# [AVAILABLE RECORDS]

--------

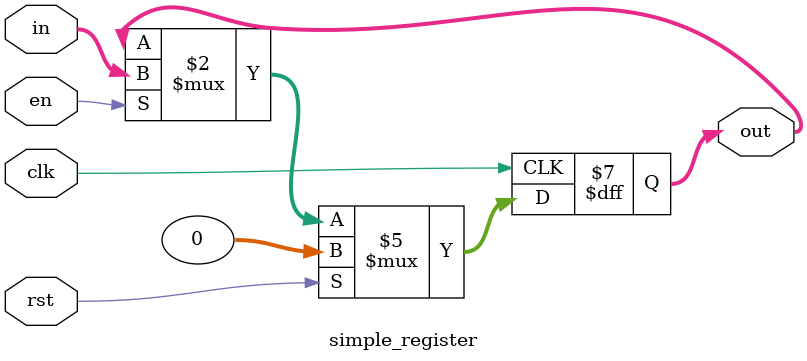
<source format=sv>
`timescale 1ns / 1ps

module simple_register #(parameter W = 32)(
    input logic             clk,
    input logic             rst,
    
    input logic             en,
    input logic     [W-1:0] in,
    output logic    [W-1:0] out
    );
    always_ff @(posedge clk) begin
        if      (rst)    out   <= '0;
        else if (en) out   <= in;
    end
endmodule

</source>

--------

# [TASK OBJECTIVE]
Each line in the records that carries "logic" must be copied out.

# [SOLUTION]
    input logic             clk,
    input logic             rst,
    input logic             en,
    input logic     [W-1:0] in,
    output logic    [W-1:0] out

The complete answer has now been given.